Au fil du temps, il a développé un réseau d'Indiens autochtones qui l'ont encore plus incité à préserver cet héritage. La motivation de Fred est motivée par le désir de récupérer ce qui a été perdu. Si les premiers migrants indiens ont réussi à conserver certains aspects de leur culture, beaucoup d'autres ont disparu au fil des générations, en particulier les langues. Sa mission est de faire revivre et de protéger ces langues et ces identités culturelles, en veillant à ce qu'elles restent partie intégrante du patrimoine de la Guadeloupe.
Surmonter les défis
« Au début, nous avons dû convaincre les personnes d’origine indienne de garder vivante la langue de leurs racines ancestrales », se souvient-il. « Aujourd’hui, nos salles de classe sont diversifiées, avec des élèves de tous les horizons, non seulement ceux qui ont des liens avec l’Inde, mais aussi des personnes qui ne sont pas d’origine indienne mais qui souhaitent explorer la langue et la culture indiennes », a-t-il expliqué.
Fred a réussi à atteindre un large éventail d'apprenants, de 80 à XNUMX ans. Le Conseil des langues indiennes, situé rue Chemin-Neuf, propose des diplômes qui certifient deux années d'études, avec des examens évalués en Inde.
Mais pour Negrit et son équipe, il reste difficile de susciter l'intérêt pour l'apprentissage des langues indiennes, car elles ne sont pas parlées au quotidien en Guadeloupe. « Elles ne sont utilisées que dans les rituels religieux et les jeunes ne voient pas l'intérêt de les apprendre », a-t-il indiqué.
« Notre combat consiste à transmettre aux jeunes l’importance de ces langues comme partie intégrante de leur identité culturelle. Ces dernières années, nous avons reçu le soutien du gouvernement indien, qui a contribué à promouvoir les langues, la culture et même la science indiennes, non seulement en tant qu’héritage ancien, mais aussi en tant qu’influence moderne pouvant contribuer à l’éducation et au progrès social », a-t-il déclaré.
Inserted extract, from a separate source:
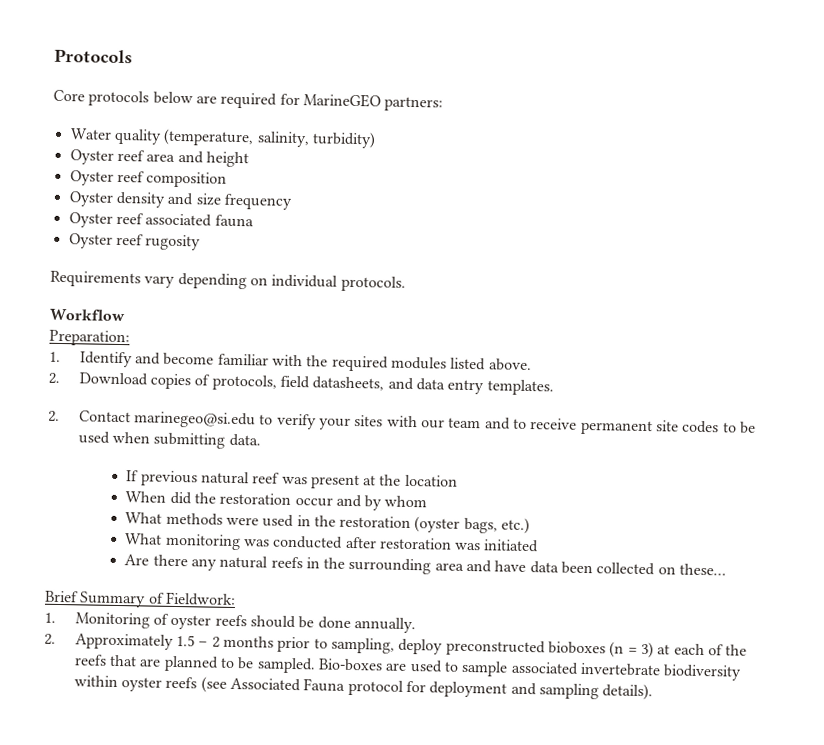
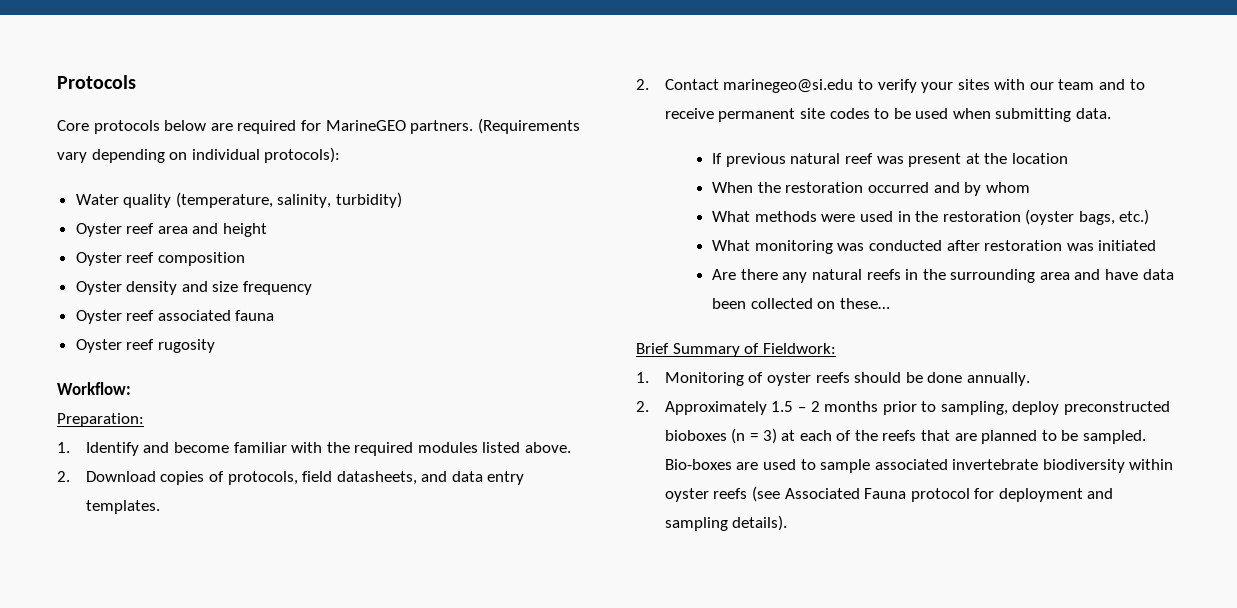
[384,96,444,112] partners: -> [410,118,580,134] [57,147,341,163] partners. (Requirements vary depending on individual protocols):
[50,270,406,292] [49,308,126,322] Requirements vary depending on individual protocols. // Workflow -> [57,382,131,395] Workflow:
[169,491,333,507] did the restoration occur -> [757,182,929,193] the restoration occurred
Une reconnaissance opportune
Le prestigieux prix Padma Shri honore non seulement les décennies de dévouement de Fred Negrit, mais sensibilise également à sa mission, inspirant les jeunes Indo-Guadeloupéens à le rejoindre pour préserver leur culture.
Cette reconnaissance est d’autant plus significative qu’elle intervient à l’occasion du 170e anniversaire de la migration indienne en Guadeloupe.
Homme de compassion, Fred Negrit s’est également associé à la Croix-Rouge au cours des deux dernières décennies, recevant une médaille d’or pour son service désintéressé. Au fil des ans, il a reçu de nombreuses autres récompenses pour ses initiatives culturelles.
Le parcours de Fred Negrit est un puissant reflet de la fierté et du dévouement de la communauté indo-guadeloupéenne, représentant un héritage de préservation culturelle qui a perduré à travers les générations. Ses efforts ont non seulement relié le passé au présent, mais ont également ouvert la voie aux générations futures pour renouer avec leur héritage. Honorer Fred avec un Padma Shri est une célébration de 170 ans d'héritage indien en Guadeloupe.